Great leaders meet their reps where they are. They adjust their coaching style to fit the person, not the other way around.
Sales Policies Can Backfire—Use Judgment Instead
We’ve all seen it: a rep builds strong rapport with a customer, only to be told the deal must be reassigned because of a territory rule or sales policy. What happens? The customer disengages, the rep gets frustrated, and revenue is lost—all in the name of process compliance.
Eric put it bluntly: “Sales policy is for the weak.” That doesn’t mean there shouldn’t be structure, but it does mean that sales leaders need to apply judgment and flexibility instead of blindly following the rulebook. If a policy is getting in the way of closing deals or serving customers, it’s time to rethink the approach.
Urgency is the Enemy of Good Coaching
One of the hardest things for sales leaders to do is to slow down. The pace of sales creates constant pressure—end-of-quarter deadlines, weekly forecasts, and daily fire drills leave little room for thoughtful coaching. When urgency takes over, coaching becomes a check-the-box activity rather than a meaningful development opportunity.

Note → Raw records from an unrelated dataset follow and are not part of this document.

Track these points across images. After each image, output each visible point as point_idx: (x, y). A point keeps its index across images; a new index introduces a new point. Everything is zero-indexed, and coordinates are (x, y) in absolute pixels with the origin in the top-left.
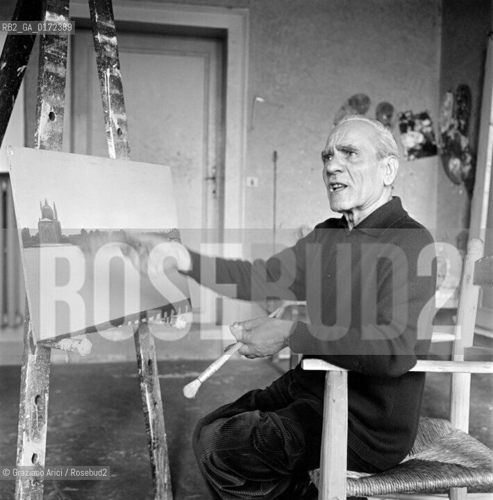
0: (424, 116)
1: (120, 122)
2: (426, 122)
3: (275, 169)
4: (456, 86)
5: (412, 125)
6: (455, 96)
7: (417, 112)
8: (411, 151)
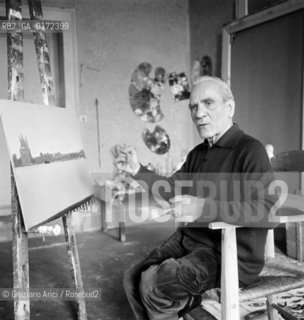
0: (182, 75)
1: (50, 82)
2: (184, 79)
3: (97, 110)
4: (201, 57)
5: (176, 80)
6: (201, 63)
7: (178, 72)
8: (177, 96)
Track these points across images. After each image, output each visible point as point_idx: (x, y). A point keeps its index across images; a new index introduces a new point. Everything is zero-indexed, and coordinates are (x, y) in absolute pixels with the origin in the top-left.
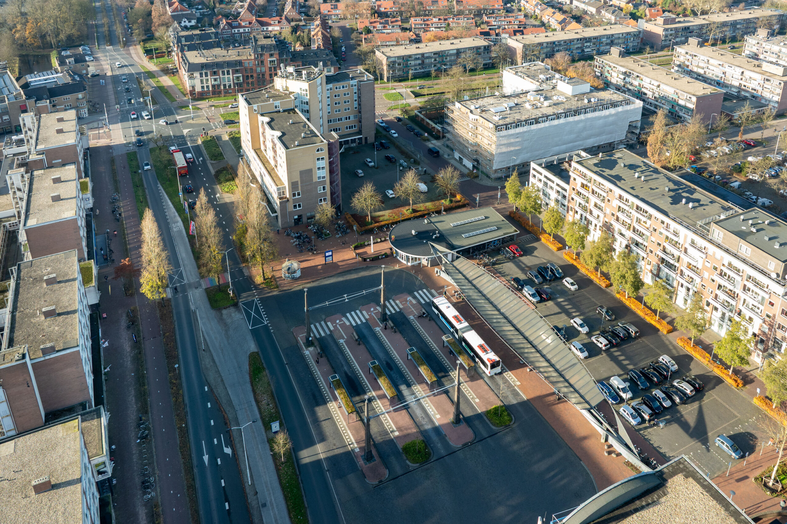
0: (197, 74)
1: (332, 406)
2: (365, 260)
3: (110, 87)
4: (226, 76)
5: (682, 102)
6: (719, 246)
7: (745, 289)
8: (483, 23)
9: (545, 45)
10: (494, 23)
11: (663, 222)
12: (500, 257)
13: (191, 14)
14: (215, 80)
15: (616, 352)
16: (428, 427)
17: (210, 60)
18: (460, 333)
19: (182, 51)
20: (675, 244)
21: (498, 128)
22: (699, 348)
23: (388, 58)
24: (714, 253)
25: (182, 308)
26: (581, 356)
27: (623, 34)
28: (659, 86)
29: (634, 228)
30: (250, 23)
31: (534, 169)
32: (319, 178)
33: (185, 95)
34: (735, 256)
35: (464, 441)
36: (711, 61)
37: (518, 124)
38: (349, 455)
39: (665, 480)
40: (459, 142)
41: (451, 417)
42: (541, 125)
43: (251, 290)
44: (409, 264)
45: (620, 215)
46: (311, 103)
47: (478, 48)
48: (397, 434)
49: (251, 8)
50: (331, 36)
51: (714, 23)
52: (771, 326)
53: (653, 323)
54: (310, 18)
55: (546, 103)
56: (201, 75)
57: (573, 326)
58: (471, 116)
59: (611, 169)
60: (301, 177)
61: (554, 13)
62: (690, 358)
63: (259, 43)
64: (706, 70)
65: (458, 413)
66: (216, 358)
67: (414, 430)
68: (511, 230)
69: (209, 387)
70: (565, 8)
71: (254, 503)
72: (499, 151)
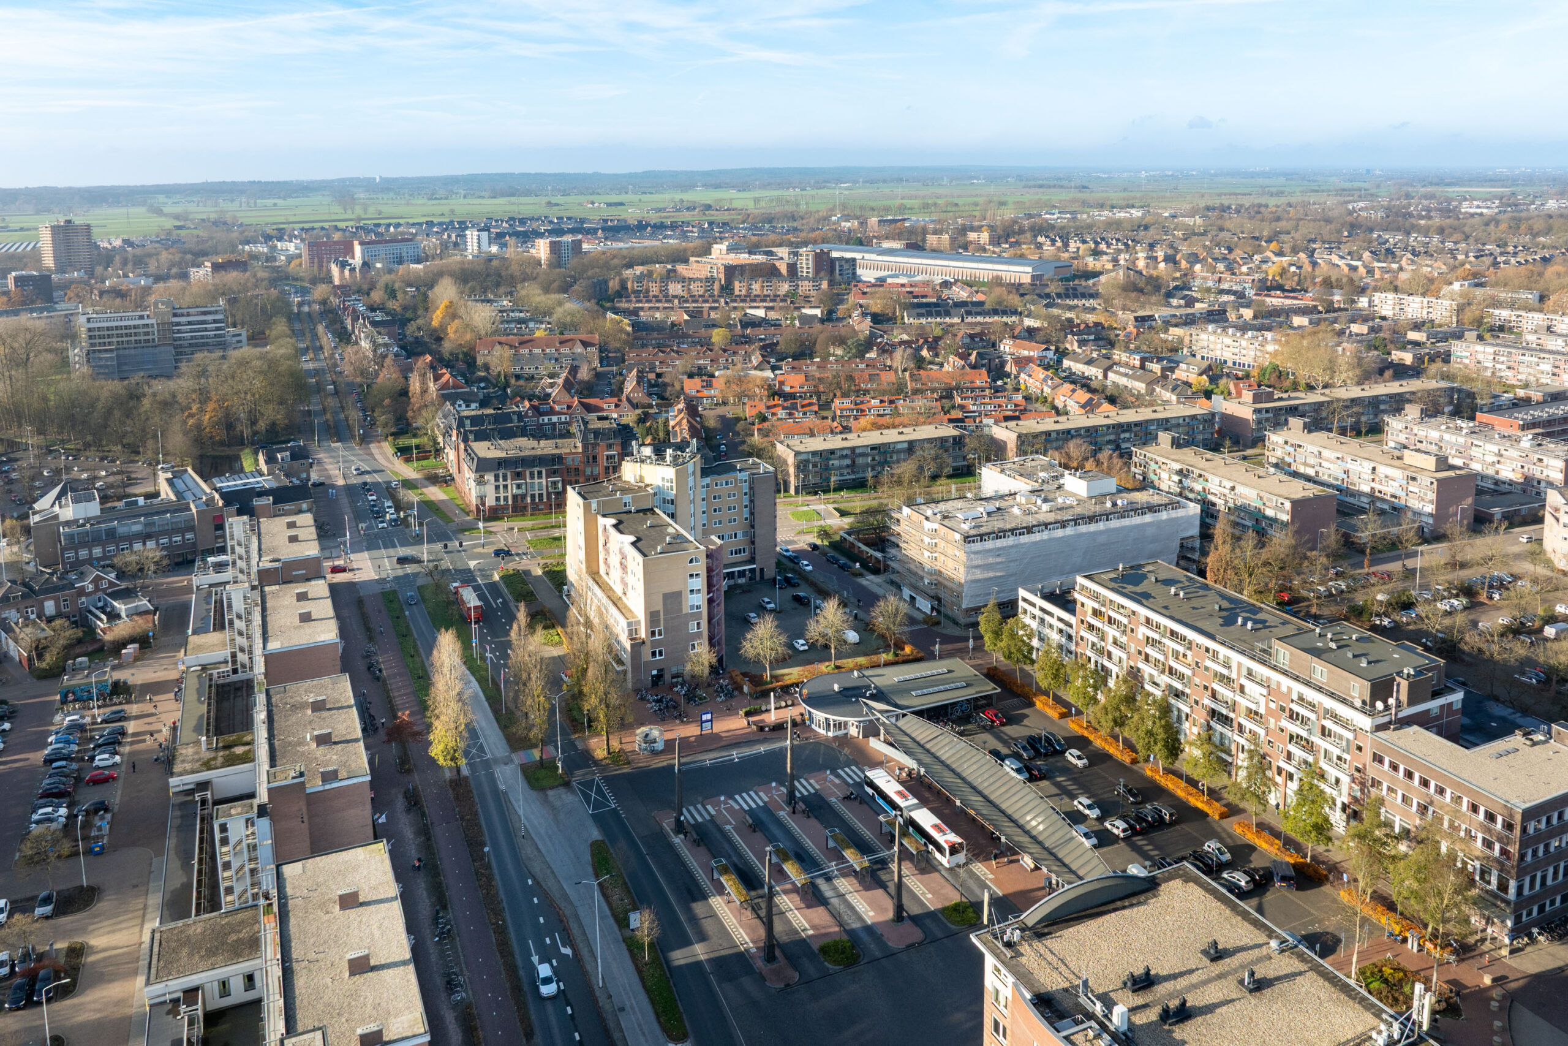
0: (489, 477)
1: (717, 902)
2: (762, 729)
3: (344, 501)
4: (536, 481)
5: (1270, 513)
6: (1285, 673)
7: (1325, 732)
8: (953, 407)
9: (1054, 435)
10: (972, 408)
11: (1207, 650)
12: (969, 727)
13: (472, 393)
14: (519, 486)
15: (1139, 841)
16: (856, 925)
17: (512, 453)
18: (905, 813)
19: (466, 440)
20: (1226, 680)
21: (967, 539)
22: (1266, 834)
23: (797, 454)
24: (1279, 684)
25: (486, 789)
26: (1087, 843)
27: (1184, 418)
28: (1233, 489)
29: (1171, 668)
30: (569, 407)
31: (1025, 600)
32: (692, 607)
33: (468, 514)
34: (1308, 684)
35: (910, 941)
36: (1326, 453)
37: (1000, 534)
38: (741, 958)
39: (1159, 885)
40: (910, 571)
41: (890, 914)
42: (1036, 537)
43: (589, 766)
44: (830, 734)
45: (1149, 650)
46: (679, 502)
47: (943, 440)
48: (811, 932)
49: (568, 385)
50: (703, 427)
51: (1338, 400)
52: (1363, 784)
53: (1200, 805)
54: (666, 402)
55: (1045, 507)
56: (497, 479)
57: (1078, 811)
58: (928, 525)
59: (1136, 584)
60: (664, 604)
61: (1074, 391)
62: (1252, 848)
63: (590, 426)
64: (1318, 468)
65: (900, 908)
66: (541, 846)
67: (837, 929)
68: (990, 688)
69: (534, 878)
70: (1094, 384)
71: (608, 1007)
72: (970, 577)
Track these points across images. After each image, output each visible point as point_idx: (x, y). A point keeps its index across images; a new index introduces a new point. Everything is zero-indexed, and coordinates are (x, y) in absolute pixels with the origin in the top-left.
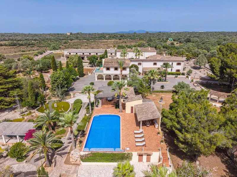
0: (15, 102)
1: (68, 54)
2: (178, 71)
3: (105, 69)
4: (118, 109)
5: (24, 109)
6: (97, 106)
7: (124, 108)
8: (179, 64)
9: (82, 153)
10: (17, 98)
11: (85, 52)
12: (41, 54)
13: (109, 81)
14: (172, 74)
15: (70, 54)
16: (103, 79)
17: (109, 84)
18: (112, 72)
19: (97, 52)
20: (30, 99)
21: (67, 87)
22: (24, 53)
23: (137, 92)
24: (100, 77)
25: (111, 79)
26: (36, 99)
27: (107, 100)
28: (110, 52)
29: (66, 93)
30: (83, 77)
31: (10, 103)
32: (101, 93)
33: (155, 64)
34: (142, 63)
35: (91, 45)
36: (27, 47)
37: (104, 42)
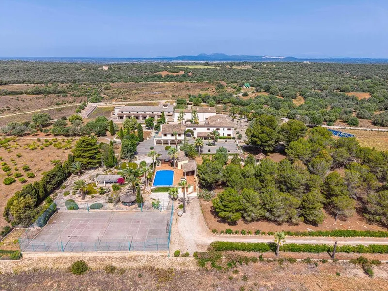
1: (121, 113)
2: (229, 135)
3: (163, 135)
4: (172, 167)
6: (158, 165)
7: (176, 166)
8: (229, 129)
9: (152, 188)
11: (140, 110)
12: (83, 109)
13: (166, 145)
14: (224, 138)
15: (122, 112)
16: (161, 143)
17: (167, 149)
18: (169, 137)
19: (153, 110)
20: (110, 161)
21: (134, 151)
22: (60, 107)
23: (187, 155)
24: (159, 142)
25: (168, 143)
27: (165, 161)
28: (167, 110)
29: (133, 156)
30: (142, 141)
32: (160, 156)
33: (208, 129)
34: (196, 128)
35: (143, 93)
36: (58, 96)
37: (159, 87)
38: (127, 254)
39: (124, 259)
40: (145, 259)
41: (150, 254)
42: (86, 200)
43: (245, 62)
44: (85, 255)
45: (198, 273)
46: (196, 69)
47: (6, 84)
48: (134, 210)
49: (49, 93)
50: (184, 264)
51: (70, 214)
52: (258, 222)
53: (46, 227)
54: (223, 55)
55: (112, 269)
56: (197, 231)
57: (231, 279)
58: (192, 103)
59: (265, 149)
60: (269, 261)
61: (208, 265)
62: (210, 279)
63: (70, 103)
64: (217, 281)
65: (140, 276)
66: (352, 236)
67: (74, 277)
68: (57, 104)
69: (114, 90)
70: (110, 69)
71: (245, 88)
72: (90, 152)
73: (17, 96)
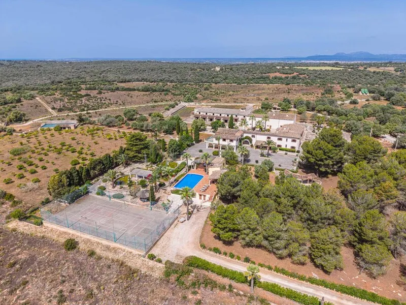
0: (144, 158)
2: (293, 147)
3: (214, 139)
4: (205, 173)
5: (149, 164)
8: (294, 141)
9: (172, 189)
10: (145, 155)
12: (173, 108)
14: (285, 150)
15: (200, 113)
18: (221, 142)
20: (153, 157)
21: (179, 152)
22: (156, 104)
26: (157, 158)
28: (243, 114)
29: (178, 156)
30: (198, 143)
31: (141, 158)
33: (269, 138)
34: (256, 136)
35: (238, 95)
36: (161, 94)
37: (259, 89)
38: (113, 245)
39: (108, 248)
40: (124, 253)
41: (130, 250)
42: (115, 189)
43: (390, 63)
44: (82, 236)
45: (158, 282)
46: (315, 70)
47: (128, 82)
48: (145, 207)
49: (155, 91)
50: (152, 268)
51: (96, 198)
52: (257, 249)
53: (73, 205)
54: (368, 54)
55: (92, 254)
56: (187, 241)
57: (185, 298)
58: (280, 108)
59: (321, 169)
60: (238, 294)
61: (173, 278)
62: (165, 291)
63: (166, 101)
64: (170, 296)
65: (109, 267)
66: (368, 300)
67: (63, 251)
68: (155, 102)
69: (212, 90)
70: (221, 69)
71: (361, 94)
72: (137, 147)
73: (129, 92)
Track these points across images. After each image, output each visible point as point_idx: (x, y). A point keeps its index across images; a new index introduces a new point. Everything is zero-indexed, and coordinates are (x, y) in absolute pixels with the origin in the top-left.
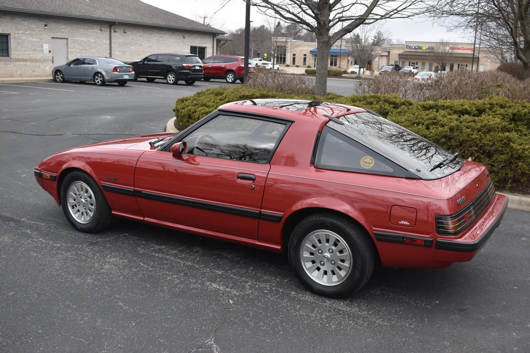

Steve and Eric emphasized that great coaching isn’t about quantity—it’s about quality. A manager who holds fewer, more intentional one-on-ones focused on skill development, not just deal progression, will have a far more significant impact than one who holds rushed, unfocused sessions. The best leaders take the time to coach properly, even when it feels like there’s no time at all.
Accountability is a Two-Way Street
It’s easy to hold reps accountable for their numbers. It’s harder to hold managers accountable for actually developing their teams. In many sales orgs, managers are so buried in data and forecasting that coaching takes a back seat. But when reps aren’t coached effectively, performance suffers—and the cycle repeats.
CROs must hold their sales managers accountable for coaching consistency just as much as they hold reps accountable for quota. If coaching isn’t happening, it’s not just a frontline issue—it’s a leadership issue. And the fix starts at the top.
Listening and Authenticity Define Great Sales Leaders
At the heart of this entire discussion was a simple but powerful truth: Sales leaders who build trust win. That trust isn’t built through micromanaging, rigid policies, or robotic coaching sessions. It’s built through active listening, authenticity, and a genuine investment in rep success.
As Eric shared, you can always tell when a leader is just repeating what their boss told them to say. The moment a leader stops being themselves, whether it’s due to pressure from above or fear of tough conversations, they lose credibility. The best leaders show up as their true selves, build relationships based on trust, and make coaching a priority, not an afterthought.
Coach Early, Coach Often, and Coach the Right Way
If you’re a CRO looking to build a high-performing sales team, start by fixing the way your organization thinks about coaching. Ditch the outdated PIP mindset. Encourage managers to tailor coaching to individual reps. Allow for flexibility in sales policies where it makes sense. Most importantly, leaders should be held accountable for coaching, not just forecasting.